Start of EXCERPT

Small resource stocks that seed mining projects may bring big profits, says a Canadian analyst — and maybe even a 1,000-per cent return.

It’s almost baseball season.

You don’t have to know much about baseball to know that a four-bagger is a home run, covering all four bases with one blow.

How much better, then, is a ten-bagger? There are no ten-baggers in baseball, but there are in investing. It means quite simply a stock that flies up the charts to ten times the price you paid — a 1,000 per cent bonanza.

The term is most closely associated with Mr. Peter Lynch, the longtime Fidelity Magellan fund manager and best-selling author.

And it is exactly what you are looking for when you buy small resource stocks, says Mr. Michael Smedley in Investor's Digest of Canada.

The stocks he’s writing about are a special group he calls “generators” or “enablers” — prospectors, financiers and project originators.

In short, companies put together to feed money into promising mining projects around the globe.

These companies are not aspiring to be the next Teck Resources or Barrick Gold. But they are more than happy to work with the big guys and ultimately, to be snapped up by them.

Mr. Smedley builds his case around a stock he bought for 25 cents a share fourteen months ago.

Not doing the dirty work

This is “a sector with no name,” admits Mr. Smedley, manager of a closed-end fund. These are companies “that help seed the development of resources and revenues by other mining companies.”

Or you might simply describe them as firms that want to be “making money while others do the difficult and dirty work of mining.”

Investors who want to make money should buy more than one of these stocks. “I find that being early and owning lots of names can be good for my financial health,” says this analyst.

Here he acknowledges the approach of Mr. Lynch, who held many names in his fund and enjoyed as many as 100 “ten-baggers.”

We happen to have the best place to find these ten-baggers, says Mr. Smedley, in “the top resource market in the world — the TSX.”

Sharing the wealth

Back in January 2010, Mr. Smedley noted “some awakening activity” in Millrock Resources (TSX/V-MRO). He also noted that no analysts were covering it. He bought in at 25 cents.

End of EXCERPT

# TASKS TO PERFORM
[1] Please reproduce the records word for word, from the line with "country: Iran" up to and including the line with "name author: (Mill.) J.W. Moore".
[2] Write the next part of the article about small resource stocks, starting right after its last sentence.

Start of RECORD EXTRACTS

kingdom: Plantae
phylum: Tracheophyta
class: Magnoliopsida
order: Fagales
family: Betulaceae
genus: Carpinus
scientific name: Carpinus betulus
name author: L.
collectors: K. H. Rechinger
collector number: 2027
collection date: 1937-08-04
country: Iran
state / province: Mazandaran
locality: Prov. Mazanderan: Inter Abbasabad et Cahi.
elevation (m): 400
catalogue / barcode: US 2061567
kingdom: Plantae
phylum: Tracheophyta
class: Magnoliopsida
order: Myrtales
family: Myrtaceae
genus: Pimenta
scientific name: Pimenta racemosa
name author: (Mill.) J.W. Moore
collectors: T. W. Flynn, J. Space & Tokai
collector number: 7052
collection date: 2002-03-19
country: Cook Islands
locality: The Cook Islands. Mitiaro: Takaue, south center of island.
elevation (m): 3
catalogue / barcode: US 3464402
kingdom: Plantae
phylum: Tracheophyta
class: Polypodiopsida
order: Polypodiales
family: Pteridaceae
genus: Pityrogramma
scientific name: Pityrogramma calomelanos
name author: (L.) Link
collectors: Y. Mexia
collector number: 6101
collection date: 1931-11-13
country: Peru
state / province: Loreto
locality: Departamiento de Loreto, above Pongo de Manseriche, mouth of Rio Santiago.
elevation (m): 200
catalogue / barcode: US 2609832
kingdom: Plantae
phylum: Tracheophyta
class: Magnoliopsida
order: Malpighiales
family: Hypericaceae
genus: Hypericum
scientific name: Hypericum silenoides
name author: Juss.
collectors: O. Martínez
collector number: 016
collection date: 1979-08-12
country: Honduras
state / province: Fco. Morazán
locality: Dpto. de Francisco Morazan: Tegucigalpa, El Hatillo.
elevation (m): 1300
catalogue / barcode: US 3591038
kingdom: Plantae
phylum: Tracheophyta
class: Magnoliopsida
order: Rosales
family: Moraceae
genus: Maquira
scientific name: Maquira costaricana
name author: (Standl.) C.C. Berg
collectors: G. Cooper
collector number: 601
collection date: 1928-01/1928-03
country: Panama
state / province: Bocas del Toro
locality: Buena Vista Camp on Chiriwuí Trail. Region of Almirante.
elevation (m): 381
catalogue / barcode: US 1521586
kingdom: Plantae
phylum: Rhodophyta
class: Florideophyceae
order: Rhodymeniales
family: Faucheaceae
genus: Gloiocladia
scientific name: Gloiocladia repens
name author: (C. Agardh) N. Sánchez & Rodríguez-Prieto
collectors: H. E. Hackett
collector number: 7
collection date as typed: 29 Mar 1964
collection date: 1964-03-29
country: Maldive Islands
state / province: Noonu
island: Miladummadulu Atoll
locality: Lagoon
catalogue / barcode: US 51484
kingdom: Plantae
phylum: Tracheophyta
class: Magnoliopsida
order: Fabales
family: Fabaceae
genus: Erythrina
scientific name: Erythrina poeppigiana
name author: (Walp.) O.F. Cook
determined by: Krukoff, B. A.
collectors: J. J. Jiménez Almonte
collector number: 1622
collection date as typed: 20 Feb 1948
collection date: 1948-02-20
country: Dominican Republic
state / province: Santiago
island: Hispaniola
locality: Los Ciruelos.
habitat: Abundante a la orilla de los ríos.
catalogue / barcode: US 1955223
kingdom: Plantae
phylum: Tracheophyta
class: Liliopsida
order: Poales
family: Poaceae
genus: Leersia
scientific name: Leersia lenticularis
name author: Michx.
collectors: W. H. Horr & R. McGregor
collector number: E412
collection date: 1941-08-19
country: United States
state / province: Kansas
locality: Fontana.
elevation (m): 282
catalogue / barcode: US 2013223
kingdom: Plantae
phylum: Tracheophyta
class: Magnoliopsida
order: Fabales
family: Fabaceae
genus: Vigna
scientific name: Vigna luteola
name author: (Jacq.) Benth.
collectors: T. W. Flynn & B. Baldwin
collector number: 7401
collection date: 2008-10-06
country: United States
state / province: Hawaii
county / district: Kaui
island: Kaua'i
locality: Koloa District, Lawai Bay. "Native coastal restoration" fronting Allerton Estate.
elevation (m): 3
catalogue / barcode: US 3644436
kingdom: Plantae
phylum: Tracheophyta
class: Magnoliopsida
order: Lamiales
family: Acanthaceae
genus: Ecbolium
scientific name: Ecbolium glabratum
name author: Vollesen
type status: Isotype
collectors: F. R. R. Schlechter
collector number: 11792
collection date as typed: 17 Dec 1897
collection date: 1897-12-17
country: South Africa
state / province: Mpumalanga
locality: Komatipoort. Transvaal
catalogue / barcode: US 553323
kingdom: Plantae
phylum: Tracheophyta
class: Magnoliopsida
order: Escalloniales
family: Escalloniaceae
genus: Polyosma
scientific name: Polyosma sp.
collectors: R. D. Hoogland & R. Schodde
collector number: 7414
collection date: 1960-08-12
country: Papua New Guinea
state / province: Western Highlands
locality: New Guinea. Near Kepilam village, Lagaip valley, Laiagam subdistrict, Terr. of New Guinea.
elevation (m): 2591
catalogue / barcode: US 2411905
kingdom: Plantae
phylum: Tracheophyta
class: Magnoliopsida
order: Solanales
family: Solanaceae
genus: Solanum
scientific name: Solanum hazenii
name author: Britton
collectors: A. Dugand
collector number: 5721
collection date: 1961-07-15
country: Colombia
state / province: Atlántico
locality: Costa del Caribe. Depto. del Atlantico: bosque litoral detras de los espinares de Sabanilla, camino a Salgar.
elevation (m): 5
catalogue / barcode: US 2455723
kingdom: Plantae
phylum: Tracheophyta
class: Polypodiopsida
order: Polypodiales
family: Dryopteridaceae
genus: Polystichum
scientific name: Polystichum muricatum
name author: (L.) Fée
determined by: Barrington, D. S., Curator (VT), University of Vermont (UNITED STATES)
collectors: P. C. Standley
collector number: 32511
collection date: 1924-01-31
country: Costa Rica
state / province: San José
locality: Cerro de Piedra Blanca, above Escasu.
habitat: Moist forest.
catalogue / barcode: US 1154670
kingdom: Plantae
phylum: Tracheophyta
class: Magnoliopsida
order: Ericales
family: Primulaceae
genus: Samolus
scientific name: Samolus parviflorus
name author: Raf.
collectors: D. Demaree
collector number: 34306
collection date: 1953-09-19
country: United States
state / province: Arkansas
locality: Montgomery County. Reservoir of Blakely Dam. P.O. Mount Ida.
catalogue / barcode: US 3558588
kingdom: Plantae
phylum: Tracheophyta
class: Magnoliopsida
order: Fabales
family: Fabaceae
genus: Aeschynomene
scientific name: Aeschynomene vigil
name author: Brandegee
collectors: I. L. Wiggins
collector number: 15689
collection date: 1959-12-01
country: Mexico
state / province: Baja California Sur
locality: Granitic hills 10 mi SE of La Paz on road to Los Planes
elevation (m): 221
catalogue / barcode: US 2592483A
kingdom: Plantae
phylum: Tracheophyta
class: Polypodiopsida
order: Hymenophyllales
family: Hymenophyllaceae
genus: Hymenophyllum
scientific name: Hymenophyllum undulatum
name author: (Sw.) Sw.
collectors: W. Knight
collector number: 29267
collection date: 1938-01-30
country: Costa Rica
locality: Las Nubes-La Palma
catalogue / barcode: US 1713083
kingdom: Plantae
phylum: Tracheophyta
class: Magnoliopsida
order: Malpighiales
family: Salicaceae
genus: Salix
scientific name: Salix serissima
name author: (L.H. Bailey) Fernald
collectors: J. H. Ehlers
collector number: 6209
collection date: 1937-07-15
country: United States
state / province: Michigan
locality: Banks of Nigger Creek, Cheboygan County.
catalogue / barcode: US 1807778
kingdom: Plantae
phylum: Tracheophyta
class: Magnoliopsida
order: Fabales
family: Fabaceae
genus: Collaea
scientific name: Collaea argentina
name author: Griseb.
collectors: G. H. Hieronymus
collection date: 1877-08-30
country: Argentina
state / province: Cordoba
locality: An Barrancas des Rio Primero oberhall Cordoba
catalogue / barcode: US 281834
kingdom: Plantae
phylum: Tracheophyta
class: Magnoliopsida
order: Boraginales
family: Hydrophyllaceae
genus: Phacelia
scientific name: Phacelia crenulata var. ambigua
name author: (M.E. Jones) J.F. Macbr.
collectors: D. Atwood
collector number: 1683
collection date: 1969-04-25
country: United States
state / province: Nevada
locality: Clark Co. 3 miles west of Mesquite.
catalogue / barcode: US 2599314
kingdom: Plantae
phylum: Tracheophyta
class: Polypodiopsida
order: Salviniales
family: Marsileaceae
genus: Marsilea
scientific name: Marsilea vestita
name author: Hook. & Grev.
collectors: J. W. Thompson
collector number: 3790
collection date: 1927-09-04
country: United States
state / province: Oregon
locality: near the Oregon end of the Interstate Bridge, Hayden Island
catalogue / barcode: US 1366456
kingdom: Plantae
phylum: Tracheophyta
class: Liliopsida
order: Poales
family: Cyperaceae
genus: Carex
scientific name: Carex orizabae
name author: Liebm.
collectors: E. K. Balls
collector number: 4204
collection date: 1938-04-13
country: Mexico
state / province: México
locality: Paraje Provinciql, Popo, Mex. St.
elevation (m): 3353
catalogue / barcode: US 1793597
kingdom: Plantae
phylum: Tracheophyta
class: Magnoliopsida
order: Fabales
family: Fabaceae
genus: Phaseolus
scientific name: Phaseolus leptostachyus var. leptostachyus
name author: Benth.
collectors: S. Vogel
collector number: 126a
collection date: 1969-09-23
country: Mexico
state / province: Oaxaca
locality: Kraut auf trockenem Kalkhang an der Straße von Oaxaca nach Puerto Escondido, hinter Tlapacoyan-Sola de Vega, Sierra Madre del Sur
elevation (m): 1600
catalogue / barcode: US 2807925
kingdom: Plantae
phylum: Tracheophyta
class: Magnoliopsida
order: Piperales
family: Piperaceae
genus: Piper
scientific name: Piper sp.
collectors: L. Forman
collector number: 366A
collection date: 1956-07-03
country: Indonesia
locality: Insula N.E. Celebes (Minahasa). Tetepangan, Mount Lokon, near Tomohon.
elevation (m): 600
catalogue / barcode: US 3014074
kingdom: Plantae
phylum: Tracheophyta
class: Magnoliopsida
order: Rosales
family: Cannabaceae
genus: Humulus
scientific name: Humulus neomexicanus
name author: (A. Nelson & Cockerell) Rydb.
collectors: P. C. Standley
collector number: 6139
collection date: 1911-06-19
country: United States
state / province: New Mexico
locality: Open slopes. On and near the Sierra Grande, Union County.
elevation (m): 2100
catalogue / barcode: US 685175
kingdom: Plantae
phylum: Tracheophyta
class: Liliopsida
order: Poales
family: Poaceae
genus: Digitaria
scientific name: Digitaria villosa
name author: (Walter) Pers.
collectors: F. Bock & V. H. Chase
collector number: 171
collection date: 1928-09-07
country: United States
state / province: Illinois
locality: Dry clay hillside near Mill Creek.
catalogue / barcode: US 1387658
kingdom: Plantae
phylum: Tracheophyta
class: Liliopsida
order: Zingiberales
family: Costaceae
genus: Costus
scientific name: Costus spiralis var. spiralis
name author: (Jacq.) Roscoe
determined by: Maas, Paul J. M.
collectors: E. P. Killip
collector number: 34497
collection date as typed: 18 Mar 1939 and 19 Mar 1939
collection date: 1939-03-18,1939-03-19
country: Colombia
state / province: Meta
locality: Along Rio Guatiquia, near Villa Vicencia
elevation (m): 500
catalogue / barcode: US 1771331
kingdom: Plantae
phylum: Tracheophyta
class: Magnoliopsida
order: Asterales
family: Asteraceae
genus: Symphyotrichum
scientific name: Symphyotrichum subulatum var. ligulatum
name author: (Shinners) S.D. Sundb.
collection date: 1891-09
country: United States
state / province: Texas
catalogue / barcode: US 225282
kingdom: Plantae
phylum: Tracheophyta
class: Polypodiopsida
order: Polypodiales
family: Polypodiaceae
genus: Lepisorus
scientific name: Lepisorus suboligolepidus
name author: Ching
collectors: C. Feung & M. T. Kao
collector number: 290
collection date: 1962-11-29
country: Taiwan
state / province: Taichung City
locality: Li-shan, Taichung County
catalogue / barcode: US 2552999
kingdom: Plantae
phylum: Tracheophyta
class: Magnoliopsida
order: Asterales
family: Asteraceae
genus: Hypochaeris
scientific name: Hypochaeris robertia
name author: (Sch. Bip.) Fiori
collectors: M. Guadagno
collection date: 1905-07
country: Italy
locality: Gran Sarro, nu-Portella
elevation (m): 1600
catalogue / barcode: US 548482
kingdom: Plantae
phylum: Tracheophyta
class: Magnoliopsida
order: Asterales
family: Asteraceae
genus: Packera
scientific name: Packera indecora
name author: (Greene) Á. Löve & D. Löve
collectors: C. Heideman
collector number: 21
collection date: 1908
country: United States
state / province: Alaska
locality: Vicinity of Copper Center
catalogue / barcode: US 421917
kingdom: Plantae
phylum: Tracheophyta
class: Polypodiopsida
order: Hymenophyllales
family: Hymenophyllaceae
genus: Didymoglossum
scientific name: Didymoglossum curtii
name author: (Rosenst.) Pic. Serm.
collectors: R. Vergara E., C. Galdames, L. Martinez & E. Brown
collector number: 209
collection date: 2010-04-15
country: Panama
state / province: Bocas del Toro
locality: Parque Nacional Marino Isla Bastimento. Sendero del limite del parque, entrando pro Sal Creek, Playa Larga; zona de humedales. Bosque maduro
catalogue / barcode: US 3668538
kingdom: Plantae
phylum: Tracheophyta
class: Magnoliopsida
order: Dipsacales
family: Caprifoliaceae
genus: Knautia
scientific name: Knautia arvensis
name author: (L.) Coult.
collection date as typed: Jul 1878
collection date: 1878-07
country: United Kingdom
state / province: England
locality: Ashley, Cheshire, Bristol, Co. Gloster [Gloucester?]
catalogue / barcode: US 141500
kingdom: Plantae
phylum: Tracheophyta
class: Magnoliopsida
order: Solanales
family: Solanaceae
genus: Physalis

End of RECORD EXTRACTS

# TASK-BY-TASK OUTPUTS
[1]
country: Iran
state / province: Mazandaran
locality: Prov. Mazanderan: Inter Abbasabad et Cahi.
elevation (m): 400
catalogue / barcode: US 2061567
kingdom: Plantae
phylum: Tracheophyta
class: Magnoliopsida
order: Myrtales
family: Myrtaceae
genus: Pimenta
scientific name: Pimenta racemosa
name author: (Mill.) J.W. Moore

[2]
Millrock calls itself “a project generator in a joint-venture model.” Indeed, it claims to be “reducing risk in the riskiest business in the world.” By sharing the wealth, you spread the risk around.

In effect, it acquires mining projects and sells shares in them. Among its partners and shareholders are such headline-making names as Vale-Inco, Teck Resources, Kinross Gold and Inmet Mining.

Right now, Millrock and Inmet are partners in a copper project in southeastern Arizona. Teck is expanding its interest in the Estelle gold project in Alaska, after buying new Millrock shares at a premium.

In Alaska, Millrock is also working with junior partners. One of them, Ryan Gold (TSX/V-RYG), paid $6 million to get its hands on 75 per cent of one project. And Ryan is headed by one of the most successful prospectors in the region. In all, six of Millrock’s eight Alaska projects are active.

Mr. Smedley also praises Millrock’s management, headed by Inco’s former exploration manager in Alaska. Management holds 10 per cent of the company’s shares, while Kinross holds eight per cent and Teck six.

Two months ago, an investment bank “discovered” Millrock at 90 cents a share, and introduced its management to fund managers. The stock had ridden as high as $1.05 in December, and is now back at $0.74.

Close connections

The exploration world is full of close connections, and 10 per cent of Millrock’s shares belong to another “project generator,” Altius Minerals (TSX-ALS). This firm hones in on the big iron ore projects in Labrador.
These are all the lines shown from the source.